As already suggested, the provisions are all valid so far as the personal property is concerned, under any theory which can be advanced, because the whole interval of delay is less than twenty-one years, without allowing for any lives in being. And so far as Merrill Hall is concerned, the income is all that Mrs. McKinstry possessed during the lease, although it is different as to the remaining realty. But in regard to all of this property, real and personal, it is plain that whatever may be the technical form of the devises, the practical effect of the will is to give to the same devisees the entire present and future beneficial estate, subject to the two trusts which are equally for their ultimate benefit, first of retaining the income during the infancy of the chil-. dren, and second of laying aside $5,000 a year out of the income to pay off the incumbrance. Each of these *565purposes is a distinct trust which does not necessarily depend on the other. If the estate created by the will is a vested one subject only to these trusts, then whether they are good or bad trusts cannot concern the other heirs-at-law. If it is not vested, then other questions arise which were discussed fully by counsel.

## Extracted data
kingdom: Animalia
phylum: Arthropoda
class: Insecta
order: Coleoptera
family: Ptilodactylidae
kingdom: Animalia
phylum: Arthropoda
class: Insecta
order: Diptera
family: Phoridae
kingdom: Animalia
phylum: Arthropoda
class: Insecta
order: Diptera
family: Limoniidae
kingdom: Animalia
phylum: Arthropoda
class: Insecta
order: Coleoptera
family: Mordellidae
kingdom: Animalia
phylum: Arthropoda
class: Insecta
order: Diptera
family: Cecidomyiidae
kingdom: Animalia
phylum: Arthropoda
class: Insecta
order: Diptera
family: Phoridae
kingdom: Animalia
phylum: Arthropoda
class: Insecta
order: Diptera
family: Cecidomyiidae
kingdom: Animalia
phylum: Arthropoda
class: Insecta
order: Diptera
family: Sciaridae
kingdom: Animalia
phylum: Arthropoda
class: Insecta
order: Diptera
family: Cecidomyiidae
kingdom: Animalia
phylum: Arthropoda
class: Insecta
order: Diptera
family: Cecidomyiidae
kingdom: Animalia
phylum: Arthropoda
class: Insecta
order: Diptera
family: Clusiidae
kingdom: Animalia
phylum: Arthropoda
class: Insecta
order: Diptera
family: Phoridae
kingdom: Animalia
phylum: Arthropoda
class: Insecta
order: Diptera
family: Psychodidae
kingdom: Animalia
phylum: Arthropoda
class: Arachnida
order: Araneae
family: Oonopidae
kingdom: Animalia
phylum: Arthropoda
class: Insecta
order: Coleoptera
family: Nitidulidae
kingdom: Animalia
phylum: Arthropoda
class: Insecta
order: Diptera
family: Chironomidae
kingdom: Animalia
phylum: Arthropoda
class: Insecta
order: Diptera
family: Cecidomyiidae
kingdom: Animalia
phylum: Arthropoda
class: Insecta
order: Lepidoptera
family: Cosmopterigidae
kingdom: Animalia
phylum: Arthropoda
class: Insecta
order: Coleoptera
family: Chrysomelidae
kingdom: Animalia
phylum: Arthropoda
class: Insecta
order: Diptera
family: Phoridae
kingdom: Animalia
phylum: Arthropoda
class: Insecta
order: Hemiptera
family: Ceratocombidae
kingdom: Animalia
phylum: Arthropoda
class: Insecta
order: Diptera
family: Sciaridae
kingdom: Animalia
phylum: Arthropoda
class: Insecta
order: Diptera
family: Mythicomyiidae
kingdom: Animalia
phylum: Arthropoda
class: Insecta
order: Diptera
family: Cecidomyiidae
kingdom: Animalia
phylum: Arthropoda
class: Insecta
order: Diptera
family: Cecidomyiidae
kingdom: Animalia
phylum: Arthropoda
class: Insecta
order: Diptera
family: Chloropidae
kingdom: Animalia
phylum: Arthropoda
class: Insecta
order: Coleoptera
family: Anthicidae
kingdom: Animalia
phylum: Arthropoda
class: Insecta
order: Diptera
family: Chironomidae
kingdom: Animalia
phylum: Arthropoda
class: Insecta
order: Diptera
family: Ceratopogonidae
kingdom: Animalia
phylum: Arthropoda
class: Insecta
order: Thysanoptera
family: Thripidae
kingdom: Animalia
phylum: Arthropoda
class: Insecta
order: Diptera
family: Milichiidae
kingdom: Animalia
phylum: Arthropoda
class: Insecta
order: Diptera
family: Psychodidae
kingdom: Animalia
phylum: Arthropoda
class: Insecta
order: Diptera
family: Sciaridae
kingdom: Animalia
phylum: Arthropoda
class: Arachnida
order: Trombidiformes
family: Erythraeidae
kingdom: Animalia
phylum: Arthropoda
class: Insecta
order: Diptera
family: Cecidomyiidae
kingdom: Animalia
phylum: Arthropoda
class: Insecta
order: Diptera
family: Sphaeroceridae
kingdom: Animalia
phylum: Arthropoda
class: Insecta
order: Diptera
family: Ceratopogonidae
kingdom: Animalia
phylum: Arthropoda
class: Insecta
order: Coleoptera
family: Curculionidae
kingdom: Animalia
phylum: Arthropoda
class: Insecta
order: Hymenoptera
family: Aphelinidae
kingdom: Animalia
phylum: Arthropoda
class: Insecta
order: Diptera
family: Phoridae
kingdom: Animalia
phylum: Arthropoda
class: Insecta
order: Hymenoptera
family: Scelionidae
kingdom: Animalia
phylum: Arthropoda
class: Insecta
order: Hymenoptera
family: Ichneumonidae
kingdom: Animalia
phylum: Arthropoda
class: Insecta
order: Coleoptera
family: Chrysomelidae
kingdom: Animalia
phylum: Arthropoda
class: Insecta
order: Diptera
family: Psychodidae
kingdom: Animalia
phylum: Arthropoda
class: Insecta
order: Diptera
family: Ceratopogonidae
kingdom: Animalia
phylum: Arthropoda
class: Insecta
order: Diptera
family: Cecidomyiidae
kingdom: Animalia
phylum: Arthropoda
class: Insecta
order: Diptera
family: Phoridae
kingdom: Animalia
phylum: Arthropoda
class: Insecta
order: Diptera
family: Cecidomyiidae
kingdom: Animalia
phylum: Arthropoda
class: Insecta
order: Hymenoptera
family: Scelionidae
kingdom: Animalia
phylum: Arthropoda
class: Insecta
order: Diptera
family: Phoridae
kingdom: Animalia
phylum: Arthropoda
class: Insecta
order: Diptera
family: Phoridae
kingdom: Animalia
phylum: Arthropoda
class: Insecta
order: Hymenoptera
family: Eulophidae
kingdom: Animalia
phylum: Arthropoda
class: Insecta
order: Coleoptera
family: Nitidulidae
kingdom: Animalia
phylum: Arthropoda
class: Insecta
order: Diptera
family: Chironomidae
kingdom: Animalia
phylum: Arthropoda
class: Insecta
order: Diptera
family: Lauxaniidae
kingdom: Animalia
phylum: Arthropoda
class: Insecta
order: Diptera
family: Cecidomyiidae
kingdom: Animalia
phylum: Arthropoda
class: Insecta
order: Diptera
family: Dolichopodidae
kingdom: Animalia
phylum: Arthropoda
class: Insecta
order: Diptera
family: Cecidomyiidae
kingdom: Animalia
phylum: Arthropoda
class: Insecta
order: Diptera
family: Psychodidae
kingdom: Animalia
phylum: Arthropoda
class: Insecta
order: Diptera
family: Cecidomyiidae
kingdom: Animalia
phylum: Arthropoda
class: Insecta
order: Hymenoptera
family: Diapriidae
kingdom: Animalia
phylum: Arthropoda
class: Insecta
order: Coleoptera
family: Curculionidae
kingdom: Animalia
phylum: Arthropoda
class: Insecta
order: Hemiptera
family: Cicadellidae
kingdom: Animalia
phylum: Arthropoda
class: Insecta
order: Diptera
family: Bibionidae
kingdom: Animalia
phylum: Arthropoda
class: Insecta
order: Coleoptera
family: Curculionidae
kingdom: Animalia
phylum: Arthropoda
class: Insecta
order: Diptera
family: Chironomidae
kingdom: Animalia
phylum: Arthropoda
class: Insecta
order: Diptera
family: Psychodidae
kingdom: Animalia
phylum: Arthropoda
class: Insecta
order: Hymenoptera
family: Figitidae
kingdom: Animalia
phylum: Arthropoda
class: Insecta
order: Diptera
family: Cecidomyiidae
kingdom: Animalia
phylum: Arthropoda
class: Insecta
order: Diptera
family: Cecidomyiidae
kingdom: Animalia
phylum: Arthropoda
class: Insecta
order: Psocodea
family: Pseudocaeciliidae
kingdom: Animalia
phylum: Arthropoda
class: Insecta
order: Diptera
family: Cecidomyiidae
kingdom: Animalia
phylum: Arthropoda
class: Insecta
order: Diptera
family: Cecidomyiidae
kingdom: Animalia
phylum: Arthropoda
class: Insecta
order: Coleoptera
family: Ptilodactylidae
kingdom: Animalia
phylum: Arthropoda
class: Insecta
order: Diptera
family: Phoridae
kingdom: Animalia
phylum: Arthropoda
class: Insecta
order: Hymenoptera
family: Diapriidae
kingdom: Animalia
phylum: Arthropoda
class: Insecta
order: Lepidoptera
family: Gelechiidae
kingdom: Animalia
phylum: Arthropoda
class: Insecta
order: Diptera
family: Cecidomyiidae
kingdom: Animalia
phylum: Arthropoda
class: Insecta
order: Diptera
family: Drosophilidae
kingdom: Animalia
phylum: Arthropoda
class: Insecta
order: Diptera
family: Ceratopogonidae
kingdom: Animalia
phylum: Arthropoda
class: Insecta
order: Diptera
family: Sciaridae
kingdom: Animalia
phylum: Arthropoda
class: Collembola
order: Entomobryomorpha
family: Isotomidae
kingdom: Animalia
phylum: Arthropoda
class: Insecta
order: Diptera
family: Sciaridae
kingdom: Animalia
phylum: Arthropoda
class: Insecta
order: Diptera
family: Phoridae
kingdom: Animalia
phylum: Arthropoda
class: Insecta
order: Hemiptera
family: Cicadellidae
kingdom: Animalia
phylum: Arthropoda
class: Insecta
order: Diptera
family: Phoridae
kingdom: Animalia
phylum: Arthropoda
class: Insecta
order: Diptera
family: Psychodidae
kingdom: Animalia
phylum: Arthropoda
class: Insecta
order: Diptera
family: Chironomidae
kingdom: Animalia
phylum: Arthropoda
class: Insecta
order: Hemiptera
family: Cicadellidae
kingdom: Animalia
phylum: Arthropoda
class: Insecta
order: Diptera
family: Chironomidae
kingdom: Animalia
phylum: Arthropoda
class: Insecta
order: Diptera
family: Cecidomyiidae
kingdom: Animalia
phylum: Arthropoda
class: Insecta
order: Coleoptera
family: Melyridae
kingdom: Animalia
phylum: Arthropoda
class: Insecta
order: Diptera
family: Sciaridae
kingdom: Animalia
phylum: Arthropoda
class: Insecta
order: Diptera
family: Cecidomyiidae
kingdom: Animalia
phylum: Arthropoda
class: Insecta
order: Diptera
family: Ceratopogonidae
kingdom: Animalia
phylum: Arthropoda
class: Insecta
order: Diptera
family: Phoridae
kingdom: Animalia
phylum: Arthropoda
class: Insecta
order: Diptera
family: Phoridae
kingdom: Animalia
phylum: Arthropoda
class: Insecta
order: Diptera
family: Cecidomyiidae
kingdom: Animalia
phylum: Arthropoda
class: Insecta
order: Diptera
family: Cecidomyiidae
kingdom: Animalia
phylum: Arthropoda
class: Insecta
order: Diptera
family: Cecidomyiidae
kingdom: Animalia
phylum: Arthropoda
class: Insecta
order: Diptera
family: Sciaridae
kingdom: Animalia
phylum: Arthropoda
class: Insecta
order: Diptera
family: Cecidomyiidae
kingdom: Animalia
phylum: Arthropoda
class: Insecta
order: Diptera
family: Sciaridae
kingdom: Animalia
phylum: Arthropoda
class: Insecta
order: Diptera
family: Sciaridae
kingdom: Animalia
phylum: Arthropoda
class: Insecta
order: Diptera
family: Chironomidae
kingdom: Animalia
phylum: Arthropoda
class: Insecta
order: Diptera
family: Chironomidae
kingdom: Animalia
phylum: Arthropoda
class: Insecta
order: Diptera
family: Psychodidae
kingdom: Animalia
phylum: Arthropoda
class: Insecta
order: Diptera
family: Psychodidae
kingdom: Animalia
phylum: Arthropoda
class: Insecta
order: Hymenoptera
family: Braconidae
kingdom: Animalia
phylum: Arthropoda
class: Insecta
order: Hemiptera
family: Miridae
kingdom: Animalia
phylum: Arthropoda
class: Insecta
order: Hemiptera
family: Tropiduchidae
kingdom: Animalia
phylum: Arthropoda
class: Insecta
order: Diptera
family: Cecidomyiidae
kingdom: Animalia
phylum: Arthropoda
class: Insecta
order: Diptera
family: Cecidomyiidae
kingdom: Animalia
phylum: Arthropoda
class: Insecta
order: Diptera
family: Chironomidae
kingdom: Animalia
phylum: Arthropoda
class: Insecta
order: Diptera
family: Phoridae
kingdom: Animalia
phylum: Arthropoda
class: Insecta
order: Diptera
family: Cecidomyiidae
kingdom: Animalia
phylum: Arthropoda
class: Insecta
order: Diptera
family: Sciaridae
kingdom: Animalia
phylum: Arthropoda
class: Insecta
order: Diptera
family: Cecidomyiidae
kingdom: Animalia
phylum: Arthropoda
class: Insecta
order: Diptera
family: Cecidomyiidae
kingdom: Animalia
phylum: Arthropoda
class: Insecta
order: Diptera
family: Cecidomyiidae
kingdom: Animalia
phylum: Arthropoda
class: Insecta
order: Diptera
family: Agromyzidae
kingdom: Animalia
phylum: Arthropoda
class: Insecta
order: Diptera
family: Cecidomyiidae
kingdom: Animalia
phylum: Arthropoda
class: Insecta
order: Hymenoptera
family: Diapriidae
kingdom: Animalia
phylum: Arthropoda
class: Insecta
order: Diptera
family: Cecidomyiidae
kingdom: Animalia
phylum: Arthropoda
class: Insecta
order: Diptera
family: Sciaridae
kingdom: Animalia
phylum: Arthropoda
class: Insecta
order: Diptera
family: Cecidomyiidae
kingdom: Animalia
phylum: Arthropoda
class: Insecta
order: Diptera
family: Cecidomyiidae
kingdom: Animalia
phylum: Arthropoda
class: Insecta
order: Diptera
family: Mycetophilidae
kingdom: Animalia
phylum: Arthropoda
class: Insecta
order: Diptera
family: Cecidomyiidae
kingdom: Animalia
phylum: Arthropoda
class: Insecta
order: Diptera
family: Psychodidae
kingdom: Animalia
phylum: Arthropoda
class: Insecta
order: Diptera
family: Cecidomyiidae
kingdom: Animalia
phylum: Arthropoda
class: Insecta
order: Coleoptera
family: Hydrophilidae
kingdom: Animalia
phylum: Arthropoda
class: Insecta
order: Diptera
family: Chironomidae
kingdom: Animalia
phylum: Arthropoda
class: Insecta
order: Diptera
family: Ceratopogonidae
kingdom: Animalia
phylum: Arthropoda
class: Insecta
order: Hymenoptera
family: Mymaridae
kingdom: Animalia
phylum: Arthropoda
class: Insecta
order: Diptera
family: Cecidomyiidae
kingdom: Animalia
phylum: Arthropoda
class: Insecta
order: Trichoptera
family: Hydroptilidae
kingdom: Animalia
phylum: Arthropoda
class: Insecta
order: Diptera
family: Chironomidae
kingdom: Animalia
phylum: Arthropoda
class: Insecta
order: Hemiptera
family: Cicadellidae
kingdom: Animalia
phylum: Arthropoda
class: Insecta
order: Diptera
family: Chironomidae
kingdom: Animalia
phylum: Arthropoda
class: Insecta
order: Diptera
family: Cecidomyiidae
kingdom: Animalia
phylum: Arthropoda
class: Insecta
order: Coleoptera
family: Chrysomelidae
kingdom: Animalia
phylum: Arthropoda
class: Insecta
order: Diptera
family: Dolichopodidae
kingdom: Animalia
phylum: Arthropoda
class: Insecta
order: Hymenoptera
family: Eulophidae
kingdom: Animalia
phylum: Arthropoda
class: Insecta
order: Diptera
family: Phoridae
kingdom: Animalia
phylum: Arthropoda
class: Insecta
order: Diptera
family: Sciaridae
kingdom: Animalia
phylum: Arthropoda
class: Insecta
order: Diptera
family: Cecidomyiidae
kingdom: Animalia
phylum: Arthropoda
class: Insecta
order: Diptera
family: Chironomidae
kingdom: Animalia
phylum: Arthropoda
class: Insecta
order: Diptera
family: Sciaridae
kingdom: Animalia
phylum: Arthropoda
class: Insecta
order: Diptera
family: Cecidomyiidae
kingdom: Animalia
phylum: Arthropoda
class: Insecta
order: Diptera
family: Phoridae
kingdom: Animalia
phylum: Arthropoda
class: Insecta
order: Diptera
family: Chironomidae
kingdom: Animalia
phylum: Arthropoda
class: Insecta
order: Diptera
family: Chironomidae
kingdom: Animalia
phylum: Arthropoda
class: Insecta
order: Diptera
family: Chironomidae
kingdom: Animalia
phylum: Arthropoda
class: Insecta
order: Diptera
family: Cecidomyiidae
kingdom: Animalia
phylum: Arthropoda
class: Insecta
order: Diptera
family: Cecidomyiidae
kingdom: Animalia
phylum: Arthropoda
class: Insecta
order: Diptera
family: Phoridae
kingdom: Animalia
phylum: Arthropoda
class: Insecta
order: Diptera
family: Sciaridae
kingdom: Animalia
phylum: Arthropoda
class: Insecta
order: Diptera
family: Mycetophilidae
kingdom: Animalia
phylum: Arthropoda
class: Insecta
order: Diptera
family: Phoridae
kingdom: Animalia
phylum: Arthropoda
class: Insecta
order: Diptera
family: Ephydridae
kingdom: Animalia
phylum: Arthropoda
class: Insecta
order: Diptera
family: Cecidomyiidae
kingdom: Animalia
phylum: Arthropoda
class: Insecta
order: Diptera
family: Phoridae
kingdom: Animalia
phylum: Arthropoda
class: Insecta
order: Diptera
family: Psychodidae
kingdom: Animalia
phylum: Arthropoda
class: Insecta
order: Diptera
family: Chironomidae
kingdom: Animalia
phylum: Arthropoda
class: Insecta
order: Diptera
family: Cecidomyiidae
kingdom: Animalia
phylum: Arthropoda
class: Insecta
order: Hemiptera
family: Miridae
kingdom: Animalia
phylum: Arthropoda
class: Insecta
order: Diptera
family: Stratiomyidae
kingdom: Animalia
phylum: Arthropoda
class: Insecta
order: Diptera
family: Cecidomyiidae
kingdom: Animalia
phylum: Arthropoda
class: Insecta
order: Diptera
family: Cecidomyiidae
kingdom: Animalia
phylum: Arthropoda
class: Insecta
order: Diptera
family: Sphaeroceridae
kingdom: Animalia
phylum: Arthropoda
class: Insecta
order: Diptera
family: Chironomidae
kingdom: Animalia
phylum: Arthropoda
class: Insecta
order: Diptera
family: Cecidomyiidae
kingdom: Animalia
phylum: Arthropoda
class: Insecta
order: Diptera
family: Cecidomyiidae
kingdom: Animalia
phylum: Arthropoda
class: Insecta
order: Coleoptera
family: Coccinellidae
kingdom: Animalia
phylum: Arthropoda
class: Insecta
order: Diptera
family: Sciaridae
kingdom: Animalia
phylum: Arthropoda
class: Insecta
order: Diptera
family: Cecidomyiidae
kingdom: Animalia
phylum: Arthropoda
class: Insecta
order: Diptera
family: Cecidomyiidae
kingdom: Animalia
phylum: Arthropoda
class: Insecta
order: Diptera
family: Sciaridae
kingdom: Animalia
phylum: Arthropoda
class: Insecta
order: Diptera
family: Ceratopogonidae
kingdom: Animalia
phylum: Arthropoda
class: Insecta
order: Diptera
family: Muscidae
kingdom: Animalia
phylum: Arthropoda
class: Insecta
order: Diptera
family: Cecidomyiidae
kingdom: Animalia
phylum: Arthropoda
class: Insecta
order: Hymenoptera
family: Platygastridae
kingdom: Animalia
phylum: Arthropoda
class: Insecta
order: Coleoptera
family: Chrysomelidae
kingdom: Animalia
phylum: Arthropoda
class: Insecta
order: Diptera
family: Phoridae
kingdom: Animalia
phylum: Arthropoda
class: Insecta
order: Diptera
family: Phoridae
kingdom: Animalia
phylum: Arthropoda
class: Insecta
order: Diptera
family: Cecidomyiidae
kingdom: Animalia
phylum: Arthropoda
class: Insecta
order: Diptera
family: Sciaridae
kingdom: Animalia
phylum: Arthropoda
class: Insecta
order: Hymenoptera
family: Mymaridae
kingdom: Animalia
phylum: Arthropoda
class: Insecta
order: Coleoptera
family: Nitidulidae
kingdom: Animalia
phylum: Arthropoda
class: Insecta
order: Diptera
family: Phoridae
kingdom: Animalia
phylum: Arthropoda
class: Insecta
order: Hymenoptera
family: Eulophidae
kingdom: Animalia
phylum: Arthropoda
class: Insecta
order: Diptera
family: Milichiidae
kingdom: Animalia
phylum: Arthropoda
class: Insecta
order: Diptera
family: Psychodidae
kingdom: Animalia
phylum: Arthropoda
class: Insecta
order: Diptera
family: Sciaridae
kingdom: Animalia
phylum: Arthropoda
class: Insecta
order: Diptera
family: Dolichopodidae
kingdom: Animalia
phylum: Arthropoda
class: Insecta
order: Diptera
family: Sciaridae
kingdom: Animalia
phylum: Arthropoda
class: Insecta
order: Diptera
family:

## Directive
Copy out the entire passage on the will and its two trusts, word for word. The material has no connection to the passage on the will.

## Result for this exercise
As already suggested, the provisions are all valid so far as the personal property is concerned, under any theory which can be advanced, because the whole interval of delay is less than twenty-one years, without allowing for any lives in being. And so far as Merrill Hall is concerned, the income is all that Mrs. McKinstry possessed during the lease, although it is different as to the remaining realty. But in regard to all of this property, real and personal, it is plain that whatever may be the technical form of the devises, the practical effect of the will is to give to the same devisees the entire present and future beneficial estate, subject to the two trusts which are equally for their ultimate benefit, first of retaining the income during the infancy of the chil-. dren, and second of laying aside $5,000 a year out of the income to pay off the incumbrance. Each of these *565purposes is a distinct trust which does not necessarily depend on the other. If the estate created by the will is a vested one subject only to these trusts, then whether they are good or bad trusts cannot concern the other heirs-at-law. If it is not vested, then other questions arise which were discussed fully by counsel.